◆ **Problem**
Recast the material below as a two-column CSV with the header instruction,reading. Give one row per instruction, with its recorded answer in the reading column; enclose every field in double quotes, convert any line breaks to spaces, and omit the images.

◆ **Dataset records**
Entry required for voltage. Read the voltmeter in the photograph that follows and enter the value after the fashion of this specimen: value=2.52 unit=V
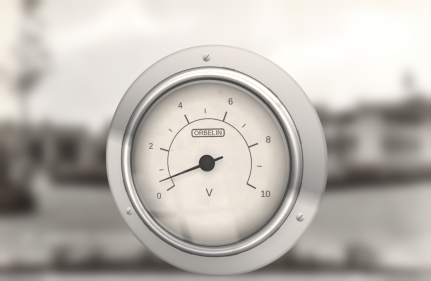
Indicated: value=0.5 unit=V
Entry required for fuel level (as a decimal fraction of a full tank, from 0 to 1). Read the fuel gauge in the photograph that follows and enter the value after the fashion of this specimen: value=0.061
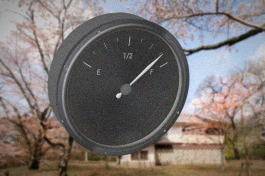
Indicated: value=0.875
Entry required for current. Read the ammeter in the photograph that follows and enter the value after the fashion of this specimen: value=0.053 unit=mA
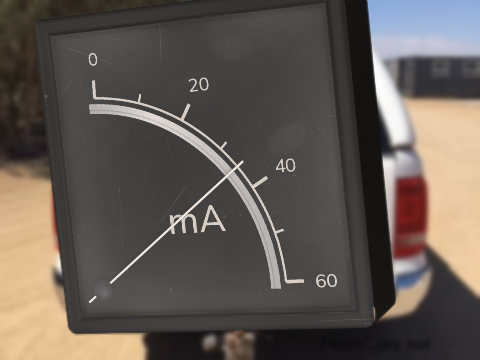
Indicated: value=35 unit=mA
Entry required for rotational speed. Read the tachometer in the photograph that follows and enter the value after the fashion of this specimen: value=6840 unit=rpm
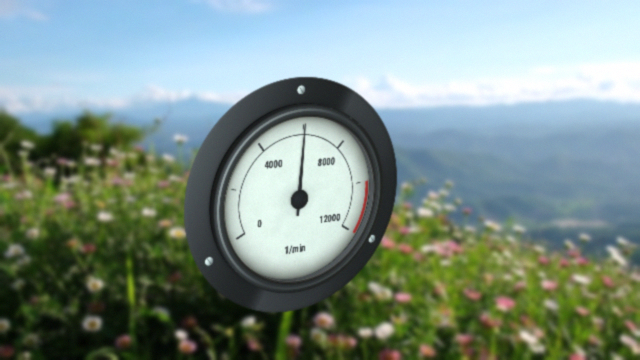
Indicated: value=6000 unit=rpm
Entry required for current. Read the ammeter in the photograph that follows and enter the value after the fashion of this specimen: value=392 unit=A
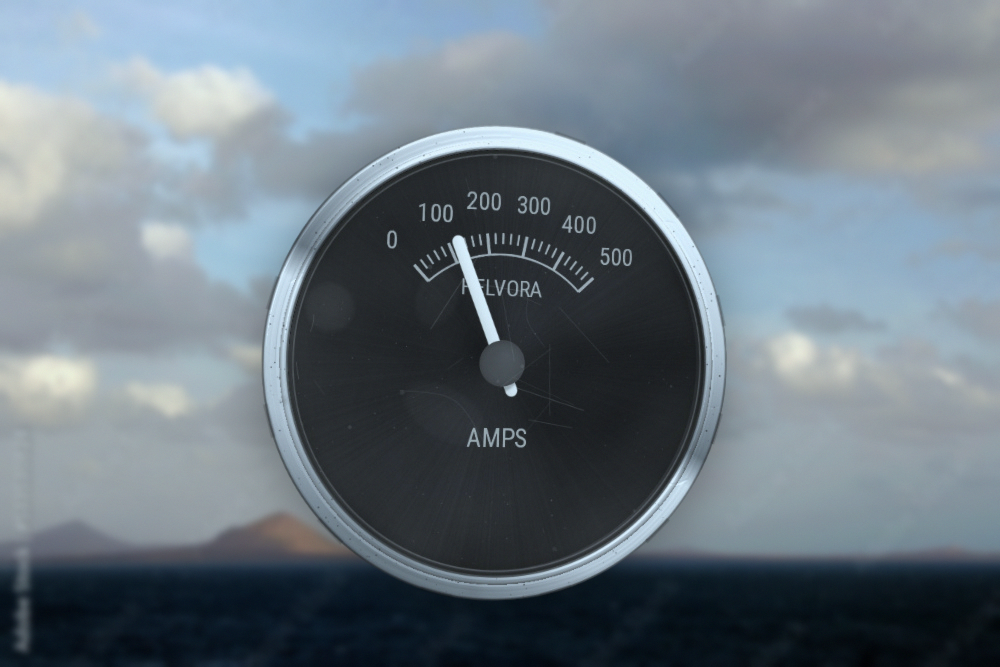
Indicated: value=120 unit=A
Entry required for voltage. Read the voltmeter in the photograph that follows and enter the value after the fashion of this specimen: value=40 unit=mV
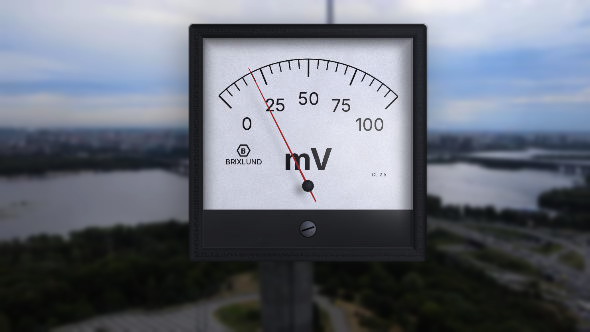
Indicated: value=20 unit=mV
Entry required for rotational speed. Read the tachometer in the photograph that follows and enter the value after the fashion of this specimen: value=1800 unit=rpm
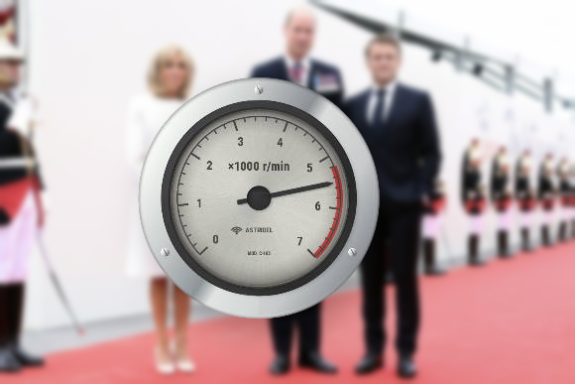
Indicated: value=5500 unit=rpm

◆ **Problem solution**
instruction,reading
"Entry required for voltage. Read the voltmeter in the photograph that follows and enter the value after the fashion of this specimen: value=2.52 unit=V Indicated:","value=0.5 unit=V"
"Entry required for fuel level (as a decimal fraction of a full tank, from 0 to 1). Read the fuel gauge in the photograph that follows and enter the value after the fashion of this specimen: value=0.061 Indicated:","value=0.875"
"Entry required for current. Read the ammeter in the photograph that follows and enter the value after the fashion of this specimen: value=0.053 unit=mA Indicated:","value=35 unit=mA"
"Entry required for rotational speed. Read the tachometer in the photograph that follows and enter the value after the fashion of this specimen: value=6840 unit=rpm Indicated:","value=6000 unit=rpm"
"Entry required for current. Read the ammeter in the photograph that follows and enter the value after the fashion of this specimen: value=392 unit=A Indicated:","value=120 unit=A"
"Entry required for voltage. Read the voltmeter in the photograph that follows and enter the value after the fashion of this specimen: value=40 unit=mV Indicated:","value=20 unit=mV"
"Entry required for rotational speed. Read the tachometer in the photograph that follows and enter the value after the fashion of this specimen: value=1800 unit=rpm Indicated:","value=5500 unit=rpm"